Intel IA-32 Computer Accessories User Manual


 
5-1
5
Optimizing for SIMD
Floating-point Applications
This chapter discusses general rules of optimizing for the
single-instruction, multiple-data (SIMD) floating-point instructions
available in Streaming SIMD Extensions (SSE), Streaming SIMD
Extensions 2 (SSE2)and Streaming SIMD Extensions 3 (SSE3). This
chapter also provides examples that illustrate the optimization
techniques for single-precision and double-precision SIMD
floating-point applications.
General Rules for SIMD Floating-point Code
The rules and suggestions listed in this section help optimize
floating-point code containing SIMD floating-point instructions.

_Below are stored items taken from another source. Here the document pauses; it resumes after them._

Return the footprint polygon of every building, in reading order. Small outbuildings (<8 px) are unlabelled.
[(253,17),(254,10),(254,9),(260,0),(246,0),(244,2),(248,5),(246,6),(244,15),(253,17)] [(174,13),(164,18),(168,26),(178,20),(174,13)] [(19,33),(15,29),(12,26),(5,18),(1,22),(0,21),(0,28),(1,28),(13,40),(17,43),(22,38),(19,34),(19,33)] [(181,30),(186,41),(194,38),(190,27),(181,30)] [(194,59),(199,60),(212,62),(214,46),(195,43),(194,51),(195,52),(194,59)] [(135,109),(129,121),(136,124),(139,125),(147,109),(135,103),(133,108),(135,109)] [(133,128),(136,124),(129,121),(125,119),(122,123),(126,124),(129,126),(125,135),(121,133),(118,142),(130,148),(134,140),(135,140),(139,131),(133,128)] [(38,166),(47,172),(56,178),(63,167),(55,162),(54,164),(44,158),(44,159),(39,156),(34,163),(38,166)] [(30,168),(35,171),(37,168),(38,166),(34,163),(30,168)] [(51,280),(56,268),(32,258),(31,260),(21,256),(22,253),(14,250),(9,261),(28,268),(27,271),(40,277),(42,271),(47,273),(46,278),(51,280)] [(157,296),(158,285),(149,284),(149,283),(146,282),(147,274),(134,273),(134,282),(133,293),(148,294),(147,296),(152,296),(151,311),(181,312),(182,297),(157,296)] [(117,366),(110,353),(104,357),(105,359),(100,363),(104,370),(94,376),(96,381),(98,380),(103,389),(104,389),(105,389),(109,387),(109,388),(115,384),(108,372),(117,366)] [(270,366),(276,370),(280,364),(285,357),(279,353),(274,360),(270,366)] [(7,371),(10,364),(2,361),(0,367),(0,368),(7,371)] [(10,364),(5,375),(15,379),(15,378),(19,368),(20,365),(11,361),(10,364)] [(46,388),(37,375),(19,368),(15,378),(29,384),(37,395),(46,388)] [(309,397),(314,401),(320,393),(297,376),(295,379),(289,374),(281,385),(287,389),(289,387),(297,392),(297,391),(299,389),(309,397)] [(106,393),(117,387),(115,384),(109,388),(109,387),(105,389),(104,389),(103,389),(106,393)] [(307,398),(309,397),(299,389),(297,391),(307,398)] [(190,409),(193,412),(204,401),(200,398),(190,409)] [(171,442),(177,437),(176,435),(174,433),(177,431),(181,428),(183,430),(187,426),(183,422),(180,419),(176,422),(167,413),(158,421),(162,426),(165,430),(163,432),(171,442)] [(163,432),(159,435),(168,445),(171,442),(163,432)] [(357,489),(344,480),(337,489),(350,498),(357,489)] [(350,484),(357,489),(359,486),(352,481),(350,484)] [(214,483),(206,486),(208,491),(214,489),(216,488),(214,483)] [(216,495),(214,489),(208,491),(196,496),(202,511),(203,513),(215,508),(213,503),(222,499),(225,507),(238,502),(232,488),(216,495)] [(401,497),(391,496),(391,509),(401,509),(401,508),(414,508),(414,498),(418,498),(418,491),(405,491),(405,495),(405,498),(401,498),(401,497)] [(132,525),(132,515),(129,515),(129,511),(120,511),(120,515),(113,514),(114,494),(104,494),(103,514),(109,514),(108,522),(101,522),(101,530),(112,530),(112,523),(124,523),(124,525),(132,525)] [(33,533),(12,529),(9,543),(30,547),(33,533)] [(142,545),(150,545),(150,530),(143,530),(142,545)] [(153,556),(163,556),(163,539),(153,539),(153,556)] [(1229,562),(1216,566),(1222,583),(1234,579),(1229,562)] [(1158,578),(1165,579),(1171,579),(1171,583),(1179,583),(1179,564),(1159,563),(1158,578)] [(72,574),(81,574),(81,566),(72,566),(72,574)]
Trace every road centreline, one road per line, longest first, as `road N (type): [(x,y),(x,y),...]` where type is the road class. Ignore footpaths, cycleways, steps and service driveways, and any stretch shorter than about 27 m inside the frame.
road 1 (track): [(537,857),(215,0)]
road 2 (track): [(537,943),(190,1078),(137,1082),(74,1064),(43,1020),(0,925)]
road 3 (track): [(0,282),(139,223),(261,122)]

Generally, it is important to understand and balance port utilization to
create efficient SIMD floating-point code. The basic rules and
suggestions include the following:
Follow all guidelines in Chapter 2 and Chapter 3.
Exceptions: mask exceptions to achieve higher performance. When
exceptions are unmasked, software performance is slower.
Utilize the flush-to-zero and denormals-are-zero modes for higher
performance to avoid the penalty of dealing with denormals and
underflows.
Incorporate the prefetch instruction where appropriate (for details,
refer to Chapter 6, “Optimizing Cache Usage”).
Use MMX technology instructions and registers if the computations
can be done in SIMD integer for shuffling data.